◆ Requirements:
Please copy the lines from the line containing "pose: elev=90.7 azim=276.7" to the line containing "Dot at: (229, 357)", including both of those lines.

== Data to use

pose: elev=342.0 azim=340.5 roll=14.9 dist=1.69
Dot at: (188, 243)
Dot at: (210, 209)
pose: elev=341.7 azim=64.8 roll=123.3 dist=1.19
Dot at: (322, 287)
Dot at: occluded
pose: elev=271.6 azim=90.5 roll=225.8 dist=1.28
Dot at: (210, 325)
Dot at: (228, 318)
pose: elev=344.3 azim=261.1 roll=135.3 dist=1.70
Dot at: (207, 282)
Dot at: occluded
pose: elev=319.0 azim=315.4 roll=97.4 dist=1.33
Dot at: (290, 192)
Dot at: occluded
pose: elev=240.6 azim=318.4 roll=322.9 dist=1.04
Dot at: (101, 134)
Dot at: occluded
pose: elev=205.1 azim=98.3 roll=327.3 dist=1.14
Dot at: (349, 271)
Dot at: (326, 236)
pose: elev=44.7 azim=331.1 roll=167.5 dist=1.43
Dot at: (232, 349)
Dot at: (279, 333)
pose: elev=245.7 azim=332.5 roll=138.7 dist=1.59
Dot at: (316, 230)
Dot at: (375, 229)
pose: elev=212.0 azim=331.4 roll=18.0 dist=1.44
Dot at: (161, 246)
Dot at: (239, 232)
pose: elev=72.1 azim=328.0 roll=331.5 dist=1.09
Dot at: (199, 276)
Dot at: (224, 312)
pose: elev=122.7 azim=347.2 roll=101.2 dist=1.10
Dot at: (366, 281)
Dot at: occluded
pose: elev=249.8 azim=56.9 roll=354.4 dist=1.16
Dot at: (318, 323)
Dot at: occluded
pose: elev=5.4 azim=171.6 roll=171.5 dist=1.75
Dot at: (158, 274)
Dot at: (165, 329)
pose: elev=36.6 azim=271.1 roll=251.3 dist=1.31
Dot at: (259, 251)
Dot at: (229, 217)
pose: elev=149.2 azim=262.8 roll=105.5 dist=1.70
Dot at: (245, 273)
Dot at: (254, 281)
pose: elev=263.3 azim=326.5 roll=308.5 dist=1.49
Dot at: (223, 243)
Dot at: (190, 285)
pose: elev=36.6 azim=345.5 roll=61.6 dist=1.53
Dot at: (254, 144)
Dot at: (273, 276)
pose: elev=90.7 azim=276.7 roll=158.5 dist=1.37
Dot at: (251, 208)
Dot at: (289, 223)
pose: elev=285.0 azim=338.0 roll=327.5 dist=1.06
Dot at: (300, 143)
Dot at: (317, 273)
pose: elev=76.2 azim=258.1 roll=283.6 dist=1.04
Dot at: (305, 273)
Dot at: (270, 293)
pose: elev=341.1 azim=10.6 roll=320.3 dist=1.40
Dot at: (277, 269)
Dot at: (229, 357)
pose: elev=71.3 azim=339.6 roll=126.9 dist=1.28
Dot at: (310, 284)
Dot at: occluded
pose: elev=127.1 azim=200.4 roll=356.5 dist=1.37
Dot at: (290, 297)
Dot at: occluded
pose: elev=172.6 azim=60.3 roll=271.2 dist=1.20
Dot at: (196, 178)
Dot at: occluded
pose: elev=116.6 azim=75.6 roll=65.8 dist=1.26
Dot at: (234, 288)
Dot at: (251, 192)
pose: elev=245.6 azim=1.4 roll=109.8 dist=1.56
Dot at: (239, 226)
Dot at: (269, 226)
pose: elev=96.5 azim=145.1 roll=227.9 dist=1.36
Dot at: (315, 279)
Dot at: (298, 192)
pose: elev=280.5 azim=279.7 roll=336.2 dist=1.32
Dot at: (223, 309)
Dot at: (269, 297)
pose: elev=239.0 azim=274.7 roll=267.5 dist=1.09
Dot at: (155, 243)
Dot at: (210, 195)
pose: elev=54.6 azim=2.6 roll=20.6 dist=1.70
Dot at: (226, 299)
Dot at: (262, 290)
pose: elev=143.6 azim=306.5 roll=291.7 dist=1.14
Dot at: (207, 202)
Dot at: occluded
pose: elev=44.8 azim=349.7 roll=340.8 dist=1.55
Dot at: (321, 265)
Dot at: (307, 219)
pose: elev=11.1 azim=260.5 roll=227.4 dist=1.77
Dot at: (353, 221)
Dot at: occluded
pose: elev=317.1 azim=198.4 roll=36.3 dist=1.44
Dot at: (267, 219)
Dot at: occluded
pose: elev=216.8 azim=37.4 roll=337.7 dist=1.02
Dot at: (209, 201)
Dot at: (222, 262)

====

◆ Response to the exercise:
pose: elev=90.7 azim=276.7 roll=158.5 dist=1.37
Dot at: (251, 208)
Dot at: (289, 223)
pose: elev=285.0 azim=338.0 roll=327.5 dist=1.06
Dot at: (300, 143)
Dot at: (317, 273)
pose: elev=76.2 azim=258.1 roll=283.6 dist=1.04
Dot at: (305, 273)
Dot at: (270, 293)
pose: elev=341.1 azim=10.6 roll=320.3 dist=1.40
Dot at: (277, 269)
Dot at: (229, 357)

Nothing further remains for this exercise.